ツーリングに行こう②大丈夫? 2006

この”1957式”には沢山の思い出が詰まっています。別名:動くタイムマシン(古さからも言えますが別の意味で)と思っています。この”1957式”は1997年の夏に今まで乗っていた”1995式”新車ハーレーを売り、仲間とあちこち探し愛知県岡崎市のハーレー屋(旧車得意)で買ってきたものです。

1997年の夏日曜日、軽トラックを借り当時5歳の長男と一緒に片道3時間の道のりで岡崎市まで引き取りに行きました。その時の事を息子は今でも覚えていて、「オートバイ屋の前で1000円拾ったんだよなぁ」と今でも話しています。「オイオイ オートバイよりそっちか」長い道のり、閑になる息子にノートと鉛筆を持たせ落書きさせたり、PAで休憩しながらPA内の林をウロウロしながら蝉を探したりしていました。
帰りは私の方がウキウキで、運転しながら荷台に載せている”1957式”を振り返りつつニヤニヤし、息子に「このオートバイええやろ」を連発していました。まぁ途中で彼は寝てしまいましたがね。

その日かたこの”1957式”との格闘が始まりました。1957式の小康を得ると息子を乗せて富士山~富士宮市~富士市~富士川町~静岡市辺りを走るのですが、必ず途中で止まって、プラグをはずしてみたり、配線をたどって見たり、ポイントを磨いて見たりを繰返していました。

数年前に大修理をしました。その修理前辺りは調子がとても悪く、場合によっては1km毎に停まっていました。その時息子は「あぁまたかあ~」なんて言いながら、近くに小川があればザリガニを見に行ったり、公園があれば蝉を探しに行ったりしていました。そんな記憶があるのと、最近のミッションの調子が悪かったのを知ってるので、「お父さん、大丈夫だろうね」と念を押してきました。そういう時私は「あほか!このオートバイは壊れないんやど、壊れても必ず帰ってくるから大丈夫!」と言ってやりましたとも。
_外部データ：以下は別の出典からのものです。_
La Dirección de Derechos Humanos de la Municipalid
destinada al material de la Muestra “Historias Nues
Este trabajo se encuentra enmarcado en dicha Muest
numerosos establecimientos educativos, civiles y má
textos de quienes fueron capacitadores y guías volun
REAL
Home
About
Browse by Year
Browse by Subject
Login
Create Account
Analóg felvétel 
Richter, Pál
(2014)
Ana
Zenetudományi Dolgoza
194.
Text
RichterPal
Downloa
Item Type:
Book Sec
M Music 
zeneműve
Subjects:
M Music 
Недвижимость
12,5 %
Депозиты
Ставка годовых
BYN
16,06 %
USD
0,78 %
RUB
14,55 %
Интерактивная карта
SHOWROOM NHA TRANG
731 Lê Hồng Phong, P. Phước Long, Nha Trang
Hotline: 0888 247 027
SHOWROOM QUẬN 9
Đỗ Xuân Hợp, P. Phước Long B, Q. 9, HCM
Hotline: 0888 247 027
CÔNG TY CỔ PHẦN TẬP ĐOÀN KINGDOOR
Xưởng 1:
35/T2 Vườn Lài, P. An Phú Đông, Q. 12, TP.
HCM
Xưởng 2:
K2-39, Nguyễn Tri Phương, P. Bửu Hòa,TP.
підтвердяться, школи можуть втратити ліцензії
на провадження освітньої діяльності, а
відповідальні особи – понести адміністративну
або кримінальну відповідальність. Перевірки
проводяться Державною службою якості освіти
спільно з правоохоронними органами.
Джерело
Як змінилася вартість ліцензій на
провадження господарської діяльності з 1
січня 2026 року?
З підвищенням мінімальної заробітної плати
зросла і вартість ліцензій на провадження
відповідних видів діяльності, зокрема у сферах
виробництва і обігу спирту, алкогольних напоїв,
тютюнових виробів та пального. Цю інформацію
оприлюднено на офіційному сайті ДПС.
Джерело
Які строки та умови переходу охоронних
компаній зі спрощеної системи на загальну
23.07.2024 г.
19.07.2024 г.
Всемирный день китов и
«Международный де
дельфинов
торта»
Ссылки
そうです。古いオートバイは壊れやすいと思われていますが、調子が悪くなる所が大体決まってるので、対策・対応を覚えておけば復活する確率が今時バイクより高いのです。尤も今時の日本製のバイクの故障率の低さは神業ですけどね。やっぱり日本のバイクは世界一です。でも天邪鬼の「兎屋」はそれに乗りたくないのです。だって面白くないですもの。性能が良いのと満足とは必ずしも同じでは有りませんね。

ここ10年ほどハーレー(アメリカ製バイク)は日本車レベルを目指して自社のバイク性能を上げてきましたが、上げれば上げるほど日本車の様になってしまい、ハーレーらしさが失われつつあります。私や仲間達から見れば皮肉に思えるこの動きですが、米国人は自国のバイク性能が上がるのを喜んでおり、ハーレーの日本車化には歓迎ムードです。

日本人の場合は、古き良きアメリカのイメージからハーレーを見ているのでハーレーの日本車化には寂しさを感じる人が多いのです。その証拠に、アメリカ人は古いハーレーを売って新車のハーレーに乗り換えるパターンなのですが、日本人の場合は私の様に、折角買った高年次のハーレーを売って、30~60年前のハーレーというよりも”ダビットソン”という響きが似合うような旧車系に乗り換える人が多いのです。その為世界中の旧車ハーレーが日本にドンドン集まって来ているという状況が10年ほど前から顕著になっています。合理的なアメリカ人の選択はその説明の通りわかるのですが、はやり日本人は不思議な感覚を持っていると思わざるを得ません。

さて東京へそろそろ出発しなければなりませんが、どのルートで行こうか?

注)この記事は2006年3月7日(旧)兎屋ブログからの転載です。